At what point does it become wise for the United States to invite Yasser Arafat to the White House.

ROBERT MALLEY:

I think we shouldn't make too much of it as a carrot or as a stick of not inviting him. He's the person you have to deal with because as I said he has more control over the Palestinians than anyone else. If you want to deal with the Palestinians, you have to deal with him. At some point President Bush has to meet with him. President Bush has his own reasons for not wanting to do it.
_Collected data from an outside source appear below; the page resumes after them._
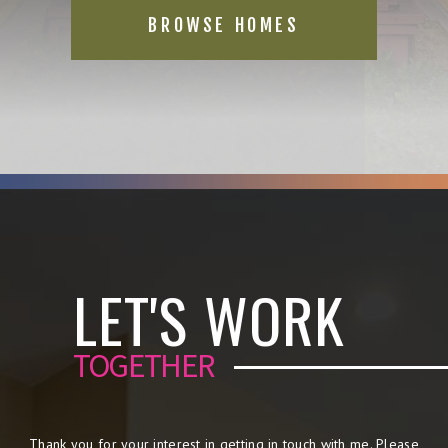
BROWSE HOMES
LET'S WORK
TOGETHER
Thank you for your interest in getting in touch with me. Please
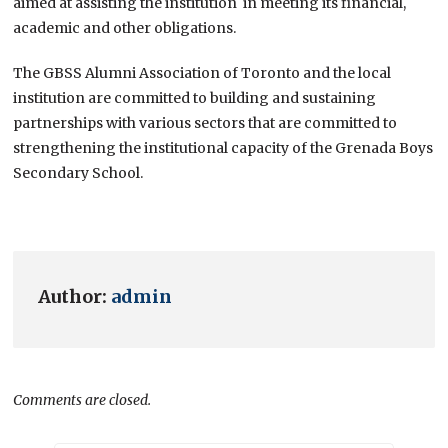
aimed at assisting the institution in meeting its financial,
academic and other obligations.
The GBSS Alumni Association of Toronto and the local
institution are committed to building and sustaining
partnerships with various sectors that are committed to
strengthening the institutional capacity of the Grenada Boys
Secondary School.
Author:
admin
Comments are closed.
It would be a mistake to overestimate how much leverage the prospect of a visit actually has.

GWEN IFILL:

Does it give Arafat domestic political leverage, the prospect of a visit?

GEOFFREY KEMP:

I think it's seen right now not just by the Palestinian but our Arab friends as a snub, a very deliberate snub by an administration incidentally that most Arab, Arab leaders in the Middle East thought would be more favorably disposed towards them than Bill Clinton who they saw as very, very pro Israel. So there's been a real shattering of illusions about the Bush administration. At some point I think a meeting with Bush will be inevitable if there is a ceasefire and if there is progress. But I don't think that's coming any time soon.

GWEN IFILL:

Geoffrey Kemp, Robert Malley, thank you both very much.